▶ _WORK ORDER_
Could you retype all of the entries exactly, without their pictures?

▶ _SOURCE DATA_
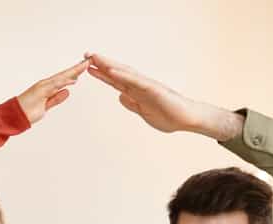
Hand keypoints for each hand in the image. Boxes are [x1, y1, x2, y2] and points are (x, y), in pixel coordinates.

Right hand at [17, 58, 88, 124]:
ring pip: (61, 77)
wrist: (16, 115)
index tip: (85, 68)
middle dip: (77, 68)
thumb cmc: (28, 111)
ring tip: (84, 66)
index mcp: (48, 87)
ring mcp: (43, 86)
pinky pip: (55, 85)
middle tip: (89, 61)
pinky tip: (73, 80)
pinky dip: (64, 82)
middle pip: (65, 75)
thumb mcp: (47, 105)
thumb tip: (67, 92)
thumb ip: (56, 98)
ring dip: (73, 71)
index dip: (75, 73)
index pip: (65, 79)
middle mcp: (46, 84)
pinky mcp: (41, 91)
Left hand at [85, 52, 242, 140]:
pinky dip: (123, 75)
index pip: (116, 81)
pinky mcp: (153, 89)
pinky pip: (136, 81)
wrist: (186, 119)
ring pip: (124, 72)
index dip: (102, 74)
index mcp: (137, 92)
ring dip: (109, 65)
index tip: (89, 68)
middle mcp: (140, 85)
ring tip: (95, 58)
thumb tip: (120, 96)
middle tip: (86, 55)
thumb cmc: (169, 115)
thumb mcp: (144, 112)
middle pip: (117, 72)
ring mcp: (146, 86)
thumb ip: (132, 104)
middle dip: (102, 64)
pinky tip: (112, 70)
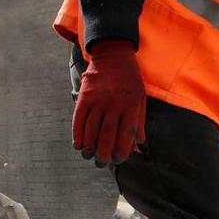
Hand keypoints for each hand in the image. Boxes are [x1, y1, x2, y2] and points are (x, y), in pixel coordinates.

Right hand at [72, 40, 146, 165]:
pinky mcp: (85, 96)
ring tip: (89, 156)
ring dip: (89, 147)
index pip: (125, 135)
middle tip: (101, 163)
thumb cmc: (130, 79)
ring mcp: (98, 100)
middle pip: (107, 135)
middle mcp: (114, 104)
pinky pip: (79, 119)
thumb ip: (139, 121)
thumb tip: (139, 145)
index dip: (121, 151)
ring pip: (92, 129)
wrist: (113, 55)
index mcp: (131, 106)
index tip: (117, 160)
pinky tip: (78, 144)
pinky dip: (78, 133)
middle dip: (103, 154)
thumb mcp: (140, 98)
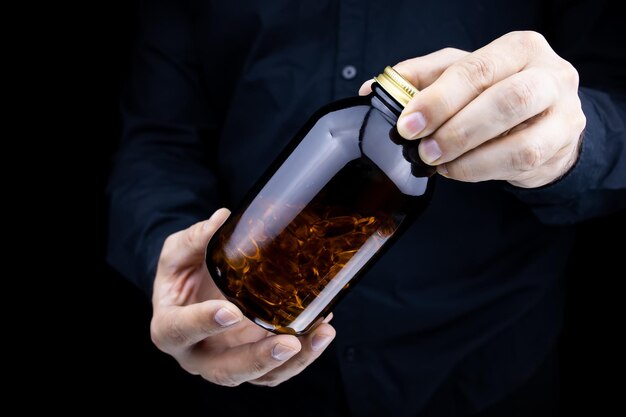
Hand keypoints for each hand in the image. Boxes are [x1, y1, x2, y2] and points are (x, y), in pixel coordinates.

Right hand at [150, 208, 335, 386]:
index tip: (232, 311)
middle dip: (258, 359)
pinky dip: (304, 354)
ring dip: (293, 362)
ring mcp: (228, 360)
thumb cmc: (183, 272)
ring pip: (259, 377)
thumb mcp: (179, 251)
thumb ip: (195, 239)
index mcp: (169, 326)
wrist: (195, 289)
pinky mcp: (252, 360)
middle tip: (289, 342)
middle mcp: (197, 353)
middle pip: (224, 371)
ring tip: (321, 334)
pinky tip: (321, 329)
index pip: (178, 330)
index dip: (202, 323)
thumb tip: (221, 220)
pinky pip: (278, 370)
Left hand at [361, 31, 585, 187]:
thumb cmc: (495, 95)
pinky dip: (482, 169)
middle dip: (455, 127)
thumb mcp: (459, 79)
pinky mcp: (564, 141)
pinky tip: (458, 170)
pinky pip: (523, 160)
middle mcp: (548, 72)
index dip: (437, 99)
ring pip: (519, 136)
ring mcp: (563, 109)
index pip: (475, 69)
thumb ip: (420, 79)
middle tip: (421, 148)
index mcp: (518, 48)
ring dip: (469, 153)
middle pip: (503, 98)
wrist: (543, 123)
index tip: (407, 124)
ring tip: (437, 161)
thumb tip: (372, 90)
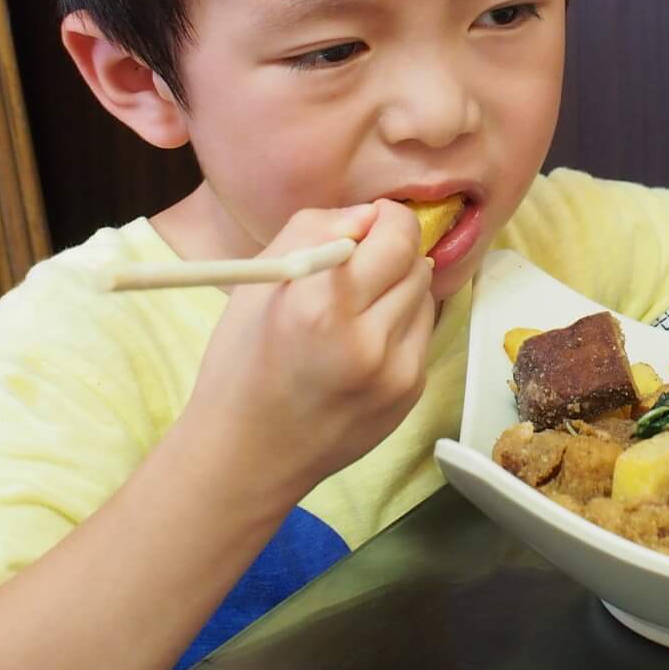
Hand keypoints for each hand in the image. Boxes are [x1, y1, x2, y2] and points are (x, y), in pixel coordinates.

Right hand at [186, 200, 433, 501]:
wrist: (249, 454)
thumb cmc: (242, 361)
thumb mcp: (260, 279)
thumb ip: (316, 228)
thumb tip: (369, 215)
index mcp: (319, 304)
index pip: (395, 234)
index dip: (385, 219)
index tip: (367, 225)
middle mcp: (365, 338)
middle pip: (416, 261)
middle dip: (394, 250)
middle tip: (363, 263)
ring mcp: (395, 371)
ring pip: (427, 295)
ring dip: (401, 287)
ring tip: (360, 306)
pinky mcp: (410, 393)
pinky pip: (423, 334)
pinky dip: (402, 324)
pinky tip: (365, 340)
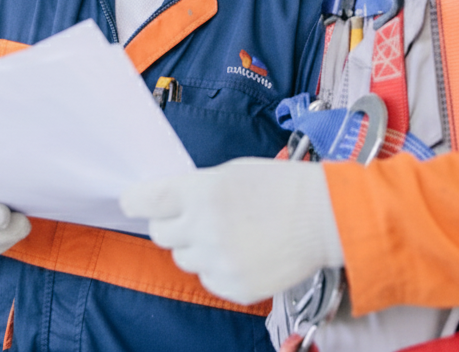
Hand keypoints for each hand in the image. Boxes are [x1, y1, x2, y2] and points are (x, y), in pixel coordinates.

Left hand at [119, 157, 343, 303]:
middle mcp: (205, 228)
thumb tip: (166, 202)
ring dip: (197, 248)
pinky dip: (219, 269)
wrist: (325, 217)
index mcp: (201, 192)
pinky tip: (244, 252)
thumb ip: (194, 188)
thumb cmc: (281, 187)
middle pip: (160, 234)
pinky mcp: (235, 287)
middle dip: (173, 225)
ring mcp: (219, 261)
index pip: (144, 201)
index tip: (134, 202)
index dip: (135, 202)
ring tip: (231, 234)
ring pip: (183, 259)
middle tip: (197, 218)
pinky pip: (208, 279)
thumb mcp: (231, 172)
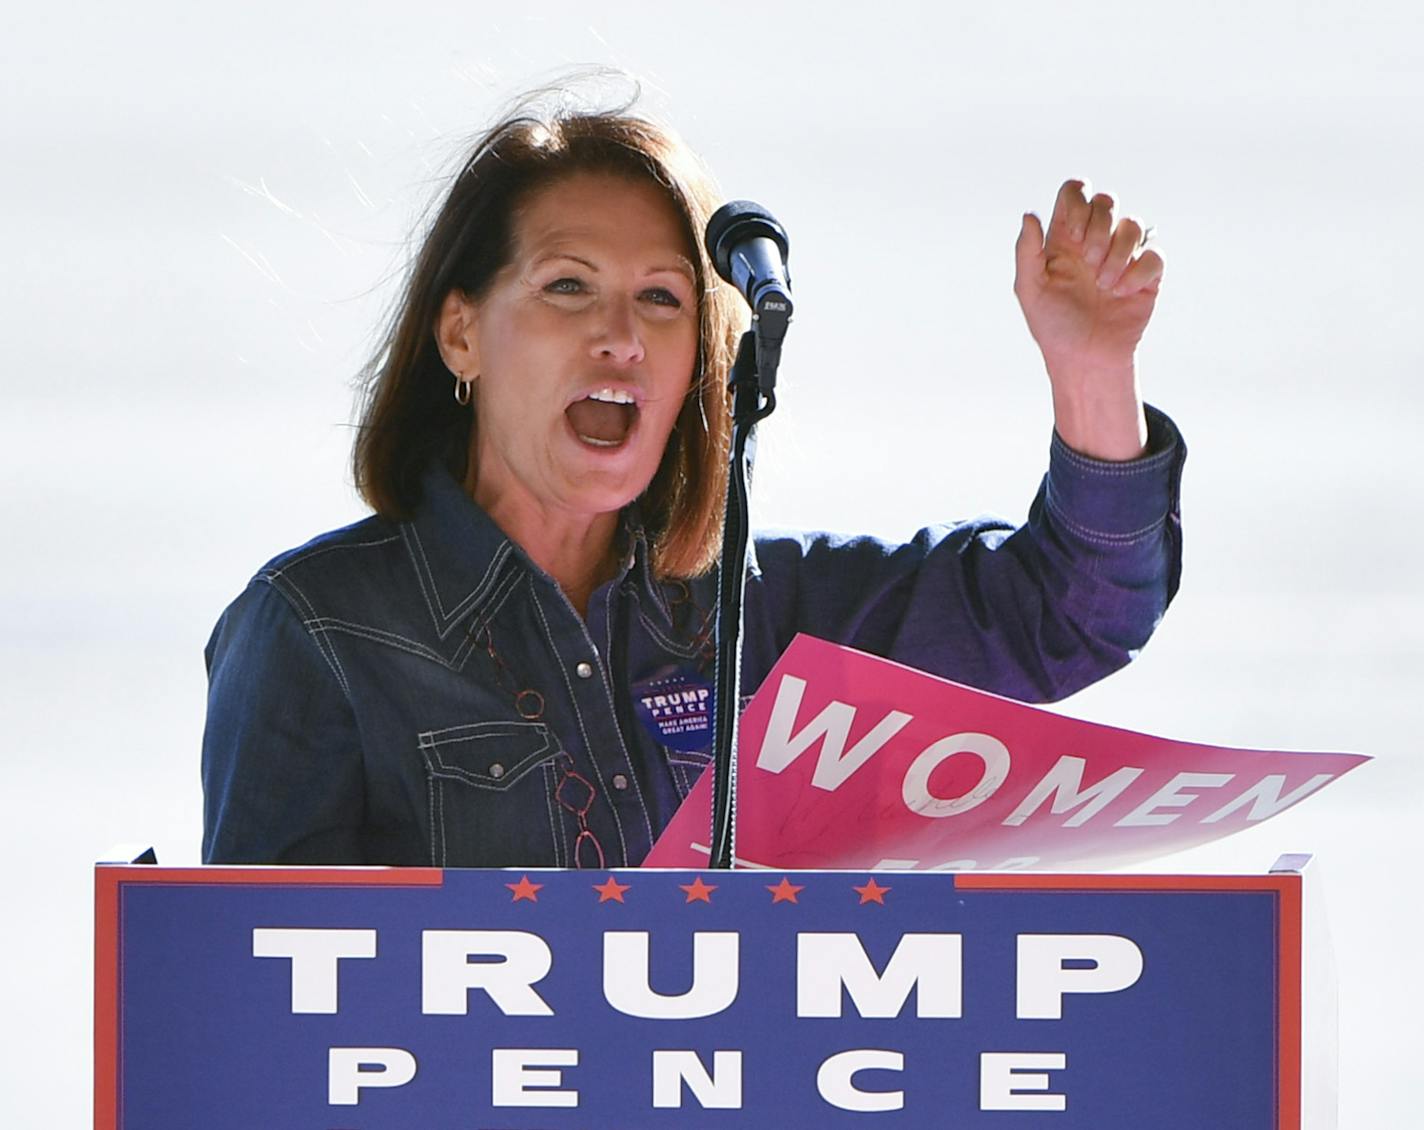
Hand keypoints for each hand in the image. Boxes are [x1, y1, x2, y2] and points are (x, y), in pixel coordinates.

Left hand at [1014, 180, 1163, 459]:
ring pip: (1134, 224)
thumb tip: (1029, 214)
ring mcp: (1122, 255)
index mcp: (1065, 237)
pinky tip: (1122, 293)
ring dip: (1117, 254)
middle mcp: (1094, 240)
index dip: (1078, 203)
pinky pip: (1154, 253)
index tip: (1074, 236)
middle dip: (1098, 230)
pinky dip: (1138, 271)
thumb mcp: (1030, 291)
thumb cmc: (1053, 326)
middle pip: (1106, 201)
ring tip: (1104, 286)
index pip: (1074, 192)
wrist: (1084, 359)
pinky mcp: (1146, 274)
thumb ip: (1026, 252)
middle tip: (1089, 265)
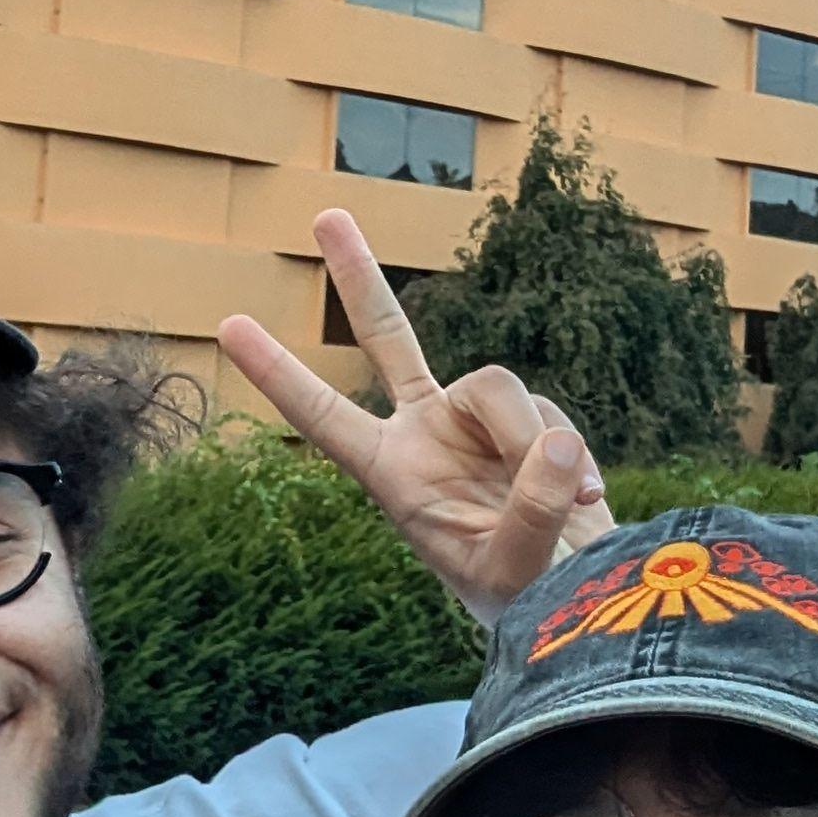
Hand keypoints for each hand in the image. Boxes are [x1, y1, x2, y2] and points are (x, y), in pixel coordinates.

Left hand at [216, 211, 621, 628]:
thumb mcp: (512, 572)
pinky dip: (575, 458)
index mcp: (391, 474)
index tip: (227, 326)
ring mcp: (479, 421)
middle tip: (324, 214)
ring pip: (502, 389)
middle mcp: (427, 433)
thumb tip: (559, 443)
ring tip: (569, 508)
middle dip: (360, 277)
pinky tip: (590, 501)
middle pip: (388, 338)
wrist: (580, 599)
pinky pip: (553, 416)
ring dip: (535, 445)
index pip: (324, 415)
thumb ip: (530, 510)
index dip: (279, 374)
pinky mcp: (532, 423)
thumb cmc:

▶ _RESPONSE TO THE TASK_
Hand keypoints for each hand in the image. Boxes are [x1, y1, x2, y2] and points are (x, y), in pixel coordinates.

Right hand at [17, 58, 88, 124]:
ring pip: (61, 77)
wrist: (16, 115)
index tip: (85, 68)
middle dip: (77, 68)
thumb cmc: (28, 111)
ring tip: (84, 66)
index mcp: (48, 87)
ring mcp: (43, 86)
pinky pip: (55, 85)
middle tip: (89, 61)
pinky tip: (73, 80)
pinky dip: (64, 82)
middle pip: (65, 75)
thumb mcp: (47, 105)
thumb tip: (67, 92)
thumb ip: (56, 98)
ring dip: (73, 71)
index dip: (75, 73)
index pip: (65, 79)
middle mcp: (46, 84)
pinky mcp: (41, 91)
Left hand at [85, 52, 242, 140]:
pinky dip: (123, 75)
index pip: (116, 81)
pinky mcp: (153, 89)
pinky pip: (136, 81)
wrist: (186, 119)
ring pip: (124, 72)
index dip: (102, 74)
index mcp: (137, 92)
ring dip: (109, 65)
index tip: (89, 68)
middle mcp: (140, 85)
ring tip: (95, 58)
thumb tip: (120, 96)
middle tip: (86, 55)
thumb cmc: (169, 115)
thumb mcp: (144, 112)
middle pip: (117, 72)
ring mcp: (146, 86)
thumb ip: (132, 104)
middle dip: (102, 64)
pinky tip: (112, 70)
Hand keypoints for each hand in the image. Boxes are [x1, y1, x2, y2] and points are (x, y), in pixel coordinates.

Right hand at [72, 40, 146, 165]:
pinky mcp: (85, 96)
ring tip: (89, 156)
ring dip: (89, 147)
index pip: (125, 135)
middle tip: (101, 163)
thumb cmc: (130, 79)
ring mcp: (98, 100)
middle pip: (107, 135)
middle mcp: (114, 104)
pinky pip: (79, 119)
thumb ip: (139, 121)
thumb tip: (139, 145)
index dip: (121, 151)
ring pip: (92, 129)
wrist: (113, 55)
index mcp: (131, 106)
index tip: (117, 160)
pinky tip: (78, 144)
pinky dip: (78, 133)
middle dip: (103, 154)
thumb mcp: (140, 98)
Hand keypoints for each hand in the image. Boxes are [x1, y1, x2, y2] and points are (x, y), in pixel coordinates.

Right hand at [150, 208, 335, 386]:
index tip: (232, 311)
middle dip: (258, 359)
pinky dip: (304, 354)
ring dip: (293, 362)
ring mcp: (228, 360)
thumb cmc: (183, 272)
ring pip: (259, 377)
thumb mcp: (179, 251)
thumb ip: (195, 239)
index mcp: (169, 326)
wrist: (195, 289)
pinky mcp: (252, 360)
middle tip: (289, 342)
middle mcp: (197, 353)
middle pip: (224, 371)
ring tip: (321, 334)
pinky tip: (321, 329)
index pip: (178, 330)
index dip: (202, 323)
thumb tip: (221, 220)
pinky pip: (278, 370)
Left hand at [361, 31, 585, 187]:
thumb cmc: (495, 95)
pinky dip: (482, 169)
middle dip: (455, 127)
thumb mcp: (459, 79)
pinky mcp: (564, 141)
pinky tip: (458, 170)
pinky pip: (523, 160)
middle mcp: (548, 72)
index dip: (437, 99)
ring pip: (519, 136)
ring mcp: (563, 109)
index pip: (475, 69)
thumb ip: (420, 79)
middle tip: (421, 148)
index mcp: (518, 48)
ring dip: (469, 153)
middle pip: (503, 98)
wrist: (543, 123)
index tip: (407, 124)
ring tip: (437, 161)
thumb tip: (372, 90)
Hand keypoints for each hand in the image. Boxes are [x1, y1, x2, y2] and points are (x, y), in pixel coordinates.

Right hand at [186, 200, 433, 501]:
wrist: (249, 454)
thumb cmc: (242, 361)
thumb mcp: (260, 279)
thumb ip: (316, 228)
thumb tip: (369, 215)
index mcp: (319, 304)
index pip: (395, 234)
index dip: (385, 219)
index tip: (367, 225)
middle mcp: (365, 338)
middle pip: (416, 261)
middle dip: (394, 250)
middle tip: (363, 263)
ring mcp: (395, 371)
ring pip: (427, 295)
ring dip: (401, 287)
ring tip: (360, 306)
pinky mcp: (410, 393)
pinky pip: (423, 334)
pinky dip: (402, 324)
pinky tip: (365, 340)
Hand keypoints for each hand in the image. Boxes are [x1, y1, x2, y2] and points are (x, y), in pixel coordinates.

Left hand at [119, 157, 343, 303]:
middle mcp: (205, 228)
thumb tip: (166, 202)
ring dip: (197, 248)
pinky dip: (219, 269)
wrist: (325, 217)
index mcp: (201, 192)
pinky tip: (244, 252)
thumb ip: (194, 188)
thumb cmc: (281, 187)
middle pip: (160, 234)
pinky mcp: (235, 287)
middle dip: (173, 225)
ring mcp: (219, 261)
index pip: (144, 201)
index tip: (134, 202)
index dip: (135, 202)
ring tip: (231, 234)
ring pip: (183, 259)
middle tip: (197, 218)
pinky pip: (208, 279)
thumb mcp: (231, 172)
Hand keypoints for each hand in the image. Boxes are [x1, y1, x2, y2] and points are (x, y), in pixel coordinates.

Left hand at [1014, 180, 1163, 459]:
ring pip: (1134, 224)
thumb tip: (1029, 214)
ring mcp: (1122, 255)
index mcp: (1065, 237)
pinky tip: (1122, 293)
ring dip: (1117, 254)
middle mcp: (1094, 240)
index dip: (1078, 203)
pinky pip: (1154, 253)
index tip: (1074, 236)
middle dip: (1098, 230)
pinky dip: (1138, 271)
thumb mcp: (1030, 291)
thumb cmc: (1053, 326)
middle pip: (1106, 201)
ring tip: (1104, 286)
index pip: (1074, 192)
wrist: (1084, 359)
pinky mcp: (1146, 274)
thumb ip: (1026, 252)
middle tip: (1089, 265)
Hand keypoints for each hand in the image. Boxes are [x1, y1, x2, y2] and points are (x, y), in pixel coordinates.

Left hand at [216, 211, 621, 628]:
thumb mcp: (512, 572)
pinky dip: (575, 458)
index mcp: (391, 474)
index tip: (227, 326)
ring mcp: (479, 421)
middle tip: (324, 214)
ring pip: (502, 389)
middle mcp: (427, 433)
thumb tip: (559, 443)
ring tip: (569, 508)
middle dip: (360, 277)
pinky tip: (590, 501)
middle pip: (388, 338)
wrist: (580, 599)
pinky pip: (553, 416)
ring dip: (535, 445)
index pip: (324, 415)
thumb ip: (530, 510)
index dip: (279, 374)
pinky mcp: (532, 423)
thumb cmc:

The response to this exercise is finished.